I don’t mean don’t ask anything, I just mean be more empathetic in your asking and be aware of what the consequences might be.

My Working Day Isn’t Your Working Day… But I Know That, Don’t I?

There is something to like there. A reminder to people about the response expectations of this email.

It also scares me a little bit. Isn’t this the implied social contract of emails? Hasn’t it always been, but especially now-days with many different more immediate communication methods where the social contract is less defined?

I also wonder who the message is for. If they are talking to a stranger, it seems unnecessary. Strangers don’t owe you anything and everyone on both sides of this email knew that. Are the a friend? Weirdly formal for a friend. Are the a co-worker?
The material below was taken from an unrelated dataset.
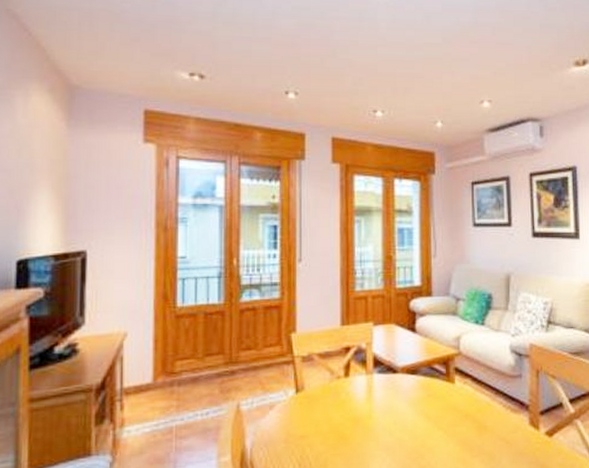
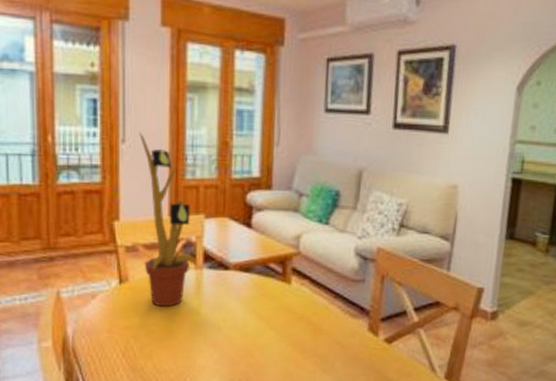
potted plant: none [314,251,368,414] -> present [139,131,197,307]

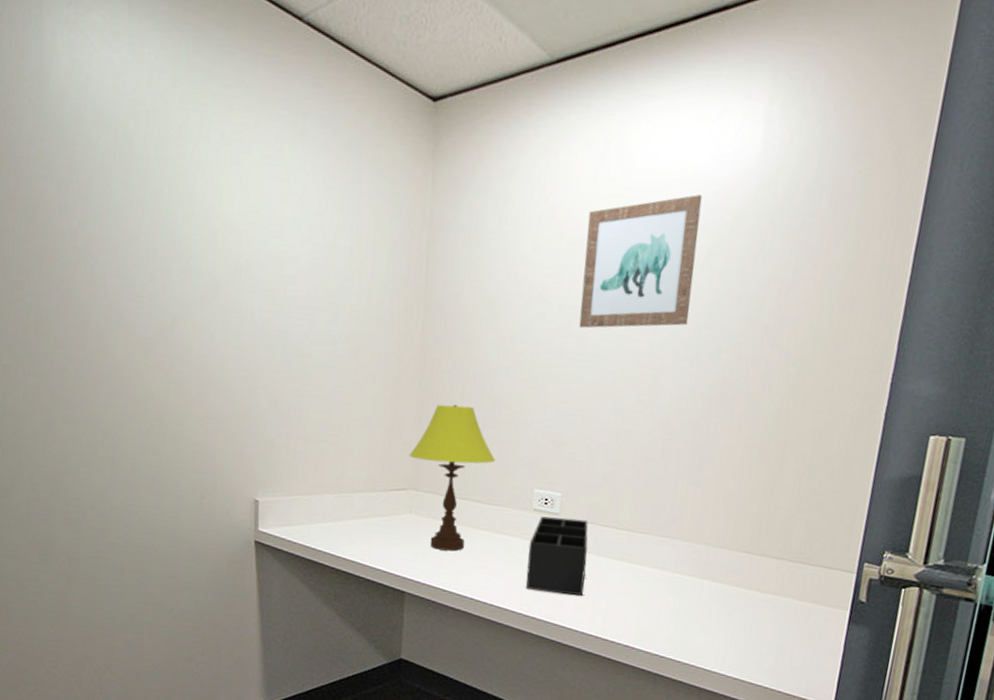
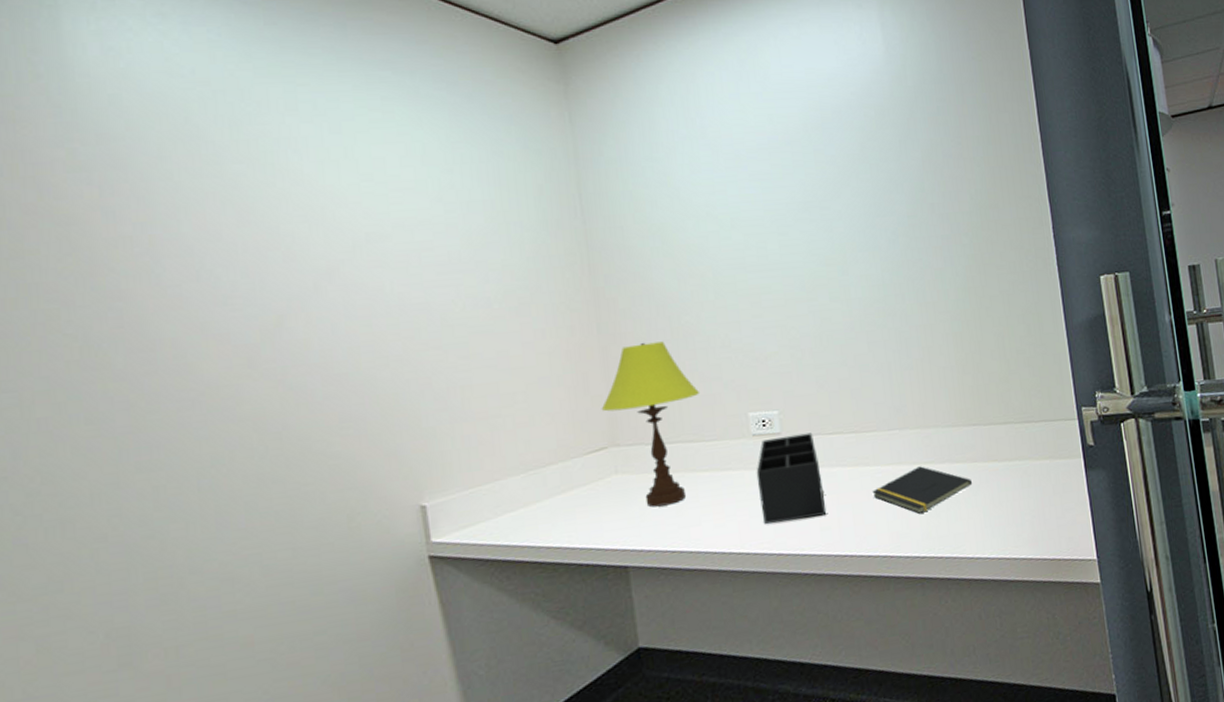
wall art: present [579,194,703,328] -> none [739,97,860,239]
notepad: none [630,576,729,619] -> present [872,466,973,515]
That seems the most likely, but shouldn’t expectations about communication be such an important work concept that it shouldn’t be the responsibility of an email signature to take that up?

Depressing Moment

When I open my mail email account for Team CSS-Tricks and every single email is someone reaching out to put spam on our site.

The email itself isn’t really spam. It’s a real person (although I doubt it’s a real person named “Lisa Turnbull”) using templates to try to get site owners to update blog posts with their “resources”. It’s spam. If you do it, it will hurt your site and help theirs. I think what they are doing should put them in jail. And yet the world rewards them instead. They make money. What few takers they get on this are enough to keep this spammy world growing.

It’s just a depressing movement, and I mention it here because email is a real enabler of this and I wouldn’t blame anyone for being down on email if this is their main experience with it.